Task set ->
1. Copy the passage of the recovery reflections that starts with "Seek balance… Whenever" and goes on through "happier and ILML!", word for word.
2. In the recovery reflections, what does the writer of the first entry name as their trade?
3. Pick up the recovery reflections after their final sentence and keep writing.

Source text ->
※
Rewriting Step 2

“Came to believe that a Power greater than ourselves could restore us to sanity.” – AA Big Book

I’m a rebel – and an editor by trade. I’ve always felt that the language in step two could be improved. So get ready. Are you sitting down? Here is my suggestion for the new, improved wording of step two: 

Came to believe that connecting to our higher power could restore our peace of mind.” 

Of course, I can’t rewrite the step to my own liking, but I can take what I like and leave the rest. Today by working step two and tapping into my higher power, I’ll get peace of mind and ILML! 

JamieQ

The Oxygen Mask

Seek balance… Whenever possible, let’s be good to others, but be good to ourselves too.” – The Language of Letting Go

Wouldn’t it be great if we could make everyone happy. If we could easily give them all they wanted, say everything they want to hear, and do all that they ask. They would always be pleased with us, think highly of us, and get along perfectly with us. In the past this was my goal, and it was destroying my happiness. Each time I failed to deliver I got upset, either at them, myself or both of us. I now know it’s not my job to make others happy. If I focus on taking care of me, being good to myself, I can give all that I have leftover – a better version of me – to be of service to them. Today I’m a bit more selfish. Like the oxygen mask on the plane, me first, then them. Actually, when I do that, we all end up happier and ILML!
※
Data lines ->
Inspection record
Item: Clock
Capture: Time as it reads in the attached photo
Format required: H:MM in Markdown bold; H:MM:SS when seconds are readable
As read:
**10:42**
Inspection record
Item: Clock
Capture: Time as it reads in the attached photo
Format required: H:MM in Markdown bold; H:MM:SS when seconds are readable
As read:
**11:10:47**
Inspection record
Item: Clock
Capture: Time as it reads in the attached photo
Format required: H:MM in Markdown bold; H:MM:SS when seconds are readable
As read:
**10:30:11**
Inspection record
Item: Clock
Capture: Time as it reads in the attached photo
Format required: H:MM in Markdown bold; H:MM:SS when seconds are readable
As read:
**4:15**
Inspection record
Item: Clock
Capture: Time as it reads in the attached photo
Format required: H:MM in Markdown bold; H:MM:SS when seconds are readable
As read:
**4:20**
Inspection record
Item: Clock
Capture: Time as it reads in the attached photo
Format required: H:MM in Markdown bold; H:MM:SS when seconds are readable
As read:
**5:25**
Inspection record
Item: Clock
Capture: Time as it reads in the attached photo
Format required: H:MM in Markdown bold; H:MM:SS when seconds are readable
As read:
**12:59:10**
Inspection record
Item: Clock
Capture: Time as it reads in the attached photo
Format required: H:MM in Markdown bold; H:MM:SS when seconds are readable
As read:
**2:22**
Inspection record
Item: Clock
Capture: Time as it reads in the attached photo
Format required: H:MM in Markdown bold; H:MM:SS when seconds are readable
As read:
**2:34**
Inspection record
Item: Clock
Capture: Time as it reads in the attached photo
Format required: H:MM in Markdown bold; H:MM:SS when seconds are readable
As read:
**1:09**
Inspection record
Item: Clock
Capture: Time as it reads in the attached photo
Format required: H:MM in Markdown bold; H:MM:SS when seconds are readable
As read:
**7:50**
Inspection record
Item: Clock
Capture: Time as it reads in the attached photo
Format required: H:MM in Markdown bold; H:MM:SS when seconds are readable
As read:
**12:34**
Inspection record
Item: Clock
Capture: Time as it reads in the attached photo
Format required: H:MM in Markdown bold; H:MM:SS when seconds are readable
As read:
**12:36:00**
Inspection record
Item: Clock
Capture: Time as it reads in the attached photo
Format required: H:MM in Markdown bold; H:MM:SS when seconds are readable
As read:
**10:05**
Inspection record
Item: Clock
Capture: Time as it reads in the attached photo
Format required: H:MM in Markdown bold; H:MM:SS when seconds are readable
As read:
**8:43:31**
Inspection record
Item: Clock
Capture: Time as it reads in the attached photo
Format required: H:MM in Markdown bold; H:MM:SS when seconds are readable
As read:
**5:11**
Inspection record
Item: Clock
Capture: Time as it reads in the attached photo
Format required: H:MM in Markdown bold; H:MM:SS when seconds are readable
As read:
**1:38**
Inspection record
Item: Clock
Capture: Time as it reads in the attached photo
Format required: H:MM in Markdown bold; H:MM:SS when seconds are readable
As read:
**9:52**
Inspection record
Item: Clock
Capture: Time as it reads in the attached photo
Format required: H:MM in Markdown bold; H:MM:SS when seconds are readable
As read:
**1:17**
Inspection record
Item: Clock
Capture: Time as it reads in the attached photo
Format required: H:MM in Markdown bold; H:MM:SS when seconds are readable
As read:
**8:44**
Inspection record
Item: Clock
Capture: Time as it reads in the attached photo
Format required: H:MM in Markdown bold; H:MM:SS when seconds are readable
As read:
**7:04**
※
Answer list ->
1.
Seek balance… Whenever possible, let’s be good to others, but be good to ourselves too.” – The Language of Letting Go

Wouldn’t it be great if we could make everyone happy. If we could easily give them all they wanted, say everything they want to hear, and do all that they ask. They would always be pleased with us, think highly of us, and get along perfectly with us. In the past this was my goal, and it was destroying my happiness. Each time I failed to deliver I got upset, either at them, myself or both of us. I now know it’s not my job to make others happy. If I focus on taking care of me, being good to myself, I can give all that I have leftover – a better version of me – to be of service to them. Today I’m a bit more selfish. Like the oxygen mask on the plane, me first, then them. Actually, when I do that, we all end up happier and ILML!

2. The writer is an editor by trade.

3.
– JamieQ

Investing Time

“How do you win the game of life? When the goal is to play it with love you cannot lose. God is the coach and has a consistent winning streak – so trust him.” – Adapted from Until Today

I used to think it was all about accomplishment. Don’t get me wrong, it feels great to be productive, put my mind to something, work hard, accomplish it, and feel success. But those are short lived victories compared to the long lasting happiness I receive from living as a consistently kind, compassionate, loving person who gives freely of myself. I spend a great deal of time spiritually strengthening myself each day so that I may love myself and share that love and gratitude with others. By making this a priority and investing time each morning in being happy, joyous and free, ILML! 

– JamieQ

Heart Traveling

“Our Higher Power needs us as emissaries of love in the world.” – In God’s Care

This page says we all need to know we’re truly loved. I believe this and know that it’s true for me. Before program I tried, and often failed, to get that from others. The program gave me the gift of learning how to give it first to others, and as the love traveled from my heart into theirs —  whether it be to a friend, lover or stranger —  I actually feel loved myself. The love I wanted from others became secondary as I’ve learned that by giving, I receive more than I could have ever imagined. ILML!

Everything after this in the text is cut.